Update on the Landfill-Gas-To-Energy Plant
The Landfill-Gas-To-Energy (LFGTE) plant is now producing electricity at 90% of the capacity of the generator while final adjustments are made by Glasgow landfill operators and East Kentucky Power Cooperative.
The project began as a result of extensive discussion between Farmers RECC and the city of Glasgow. Farmers RECC was interested in the production of energy from renewable sources and the city of Glasgow was interested in capturing the methane gas produced at the landfill.
East Kentucky Power owns, operates and maintains the plant. Farmers RECC designed, constructed, operates and maintains facilities that interconnect electrically to the plant. EKPC is purchasing the methane gas from the City to power the generator and Farmers is purchasing all of the renewable energy produced by the facility.
The methane being produced by the LFGTE project is powering approximately 550 local homes in Farmers RECC’s service territory.
The project was designed to be easily expanded as the landfill grows and more methane gas is produced and harvested to support adding an additional generator.

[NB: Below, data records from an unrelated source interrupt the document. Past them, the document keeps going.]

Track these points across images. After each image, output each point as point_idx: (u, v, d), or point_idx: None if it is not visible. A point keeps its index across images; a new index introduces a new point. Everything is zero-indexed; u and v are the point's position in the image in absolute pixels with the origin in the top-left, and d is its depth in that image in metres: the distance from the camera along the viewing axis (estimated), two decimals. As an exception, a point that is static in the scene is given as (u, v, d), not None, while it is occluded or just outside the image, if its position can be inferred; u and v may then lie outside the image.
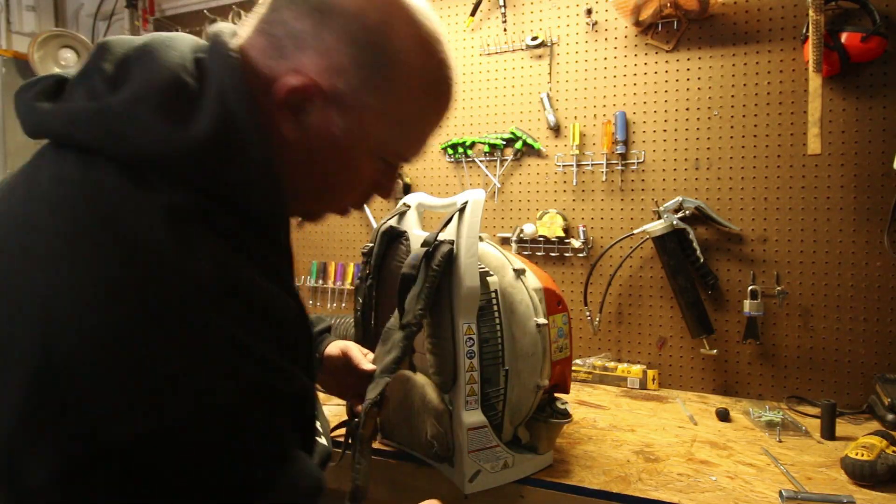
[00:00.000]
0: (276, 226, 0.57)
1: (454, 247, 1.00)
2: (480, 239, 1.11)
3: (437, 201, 1.22)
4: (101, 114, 0.49)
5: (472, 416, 1.00)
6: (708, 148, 1.64)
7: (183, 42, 0.56)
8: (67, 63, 2.31)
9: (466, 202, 1.03)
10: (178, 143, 0.49)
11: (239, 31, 0.58)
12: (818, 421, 1.31)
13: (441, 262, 0.98)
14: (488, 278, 1.04)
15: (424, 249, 1.01)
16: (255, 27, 0.57)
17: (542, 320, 1.08)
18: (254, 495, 0.46)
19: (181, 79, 0.52)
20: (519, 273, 1.10)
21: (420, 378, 1.07)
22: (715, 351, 1.60)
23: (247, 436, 0.46)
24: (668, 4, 1.60)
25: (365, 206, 1.00)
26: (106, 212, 0.46)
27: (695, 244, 1.60)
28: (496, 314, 1.04)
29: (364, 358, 0.98)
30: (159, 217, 0.46)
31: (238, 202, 0.52)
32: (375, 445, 1.19)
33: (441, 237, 1.03)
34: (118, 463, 0.40)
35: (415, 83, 0.58)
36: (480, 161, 1.91)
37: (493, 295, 1.04)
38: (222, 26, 0.58)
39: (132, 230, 0.45)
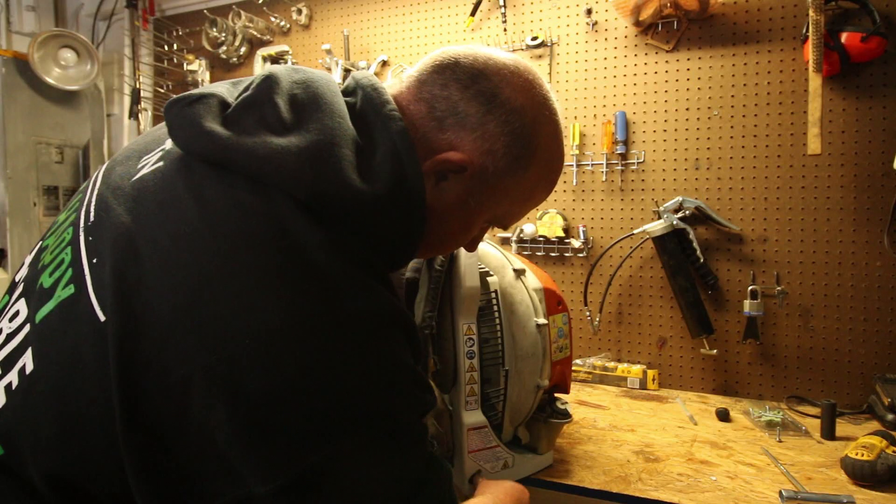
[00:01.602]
0: (399, 269, 0.65)
1: (454, 247, 1.00)
2: (480, 239, 1.11)
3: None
4: (287, 153, 0.52)
5: (473, 417, 1.00)
6: (708, 148, 1.64)
7: (335, 85, 0.61)
8: (67, 63, 2.31)
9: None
10: (361, 194, 0.54)
11: (390, 85, 0.64)
12: (818, 421, 1.31)
13: (444, 262, 0.98)
14: (488, 278, 1.04)
15: None
16: (414, 93, 0.63)
17: (542, 320, 1.08)
18: (425, 488, 0.54)
19: (355, 132, 0.57)
20: (519, 273, 1.10)
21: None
22: (715, 351, 1.60)
23: (420, 441, 0.55)
24: (668, 4, 1.60)
25: None
26: (292, 246, 0.49)
27: (695, 244, 1.60)
28: (496, 314, 1.04)
29: None
30: (338, 254, 0.51)
31: (387, 249, 0.58)
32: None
33: None
34: (324, 476, 0.46)
35: (543, 173, 0.68)
36: (480, 161, 1.91)
37: (494, 295, 1.04)
38: (371, 77, 0.63)
39: (317, 264, 0.49)
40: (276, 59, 2.21)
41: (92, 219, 0.55)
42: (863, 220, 1.48)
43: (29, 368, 0.51)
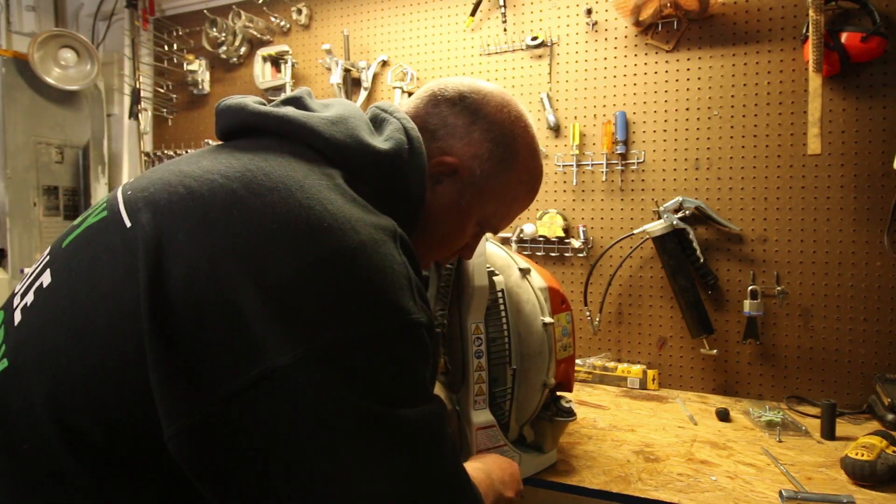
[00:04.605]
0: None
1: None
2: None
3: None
4: (310, 118, 0.64)
5: (481, 416, 1.00)
6: (708, 148, 1.64)
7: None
8: (67, 63, 2.31)
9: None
10: (371, 147, 0.65)
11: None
12: (818, 421, 1.32)
13: (454, 261, 0.99)
14: (494, 278, 1.04)
15: None
16: (411, 112, 0.76)
17: (548, 319, 1.08)
18: (421, 406, 0.56)
19: (369, 122, 0.71)
20: (524, 272, 1.11)
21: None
22: (715, 351, 1.60)
23: (426, 360, 0.58)
24: (668, 4, 1.60)
25: None
26: (313, 170, 0.59)
27: (695, 244, 1.61)
28: (503, 313, 1.04)
29: None
30: (350, 187, 0.60)
31: (391, 206, 0.64)
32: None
33: None
34: (338, 358, 0.50)
35: (524, 177, 0.79)
36: (481, 161, 1.91)
37: (500, 294, 1.04)
38: (384, 101, 0.77)
39: (335, 185, 0.58)
40: (276, 59, 2.21)
41: (134, 183, 0.63)
42: (863, 220, 1.49)
43: (46, 283, 0.58)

In addition, the LFGTE project is providing a backup source of power to the Glasgow Water Company’s recently expanded waste water treatment plant, saving them from having to make a considerable investment to provide their own backup power source.
If anyone is interested in a tour of the Landfill-Gas-To-Energy plant, please contact Caralyne Pennington at Farmers RECC at 270-651-2191.
A wide view of the completed Landfill-Gas-to-Electricity project. The flare used to burn off excess methane can be seen from the Cumberland Parkway when lighted.
Bill Prather, President and CEO of Farmers RECC, speaks to members of the City Council about the Landfill-Gas-to-Energy project and the benefits to Farmers RECC and the City of Glasgow. The project is generating enough electricity to power approximately 550 homes in the Farmers RECC service territory.
The technological system running the generator is constantly monitoring the purity of the methane gas entering the system, as well as the output of the engine.
Tim Jones, Landfill Gas Plant Technician at East Kentucky Power Cooperative, discusses the technology of the generator with Glasgow Mayor Dick Doty. The generator is only the second of its’ model in existence and runs 24 hours a day, 365 days per year.
Members of the Glasgow City Council toured the Glasgow Landfill-Gas-to-Electricity project at the Glasgow Landfill on Friday, March 11, 2016. L-R: Bill Prather, Farmers RECC President and CEO; Buck Houchens, Landfill Foreman, City of Glasgow; Councilman Marlin Wicher; Larry Hammer; Councilwoman Stacy Hammer; Billy Carver, Glasgow Water Company Assistant Manager/Operations Manager; Scott Young, Glasgow Water Company General Manager; Glasgow Mayor Dick Doty; Tim Jones, Landfill Gas Plant Technician, East Kentucky Power Cooperative.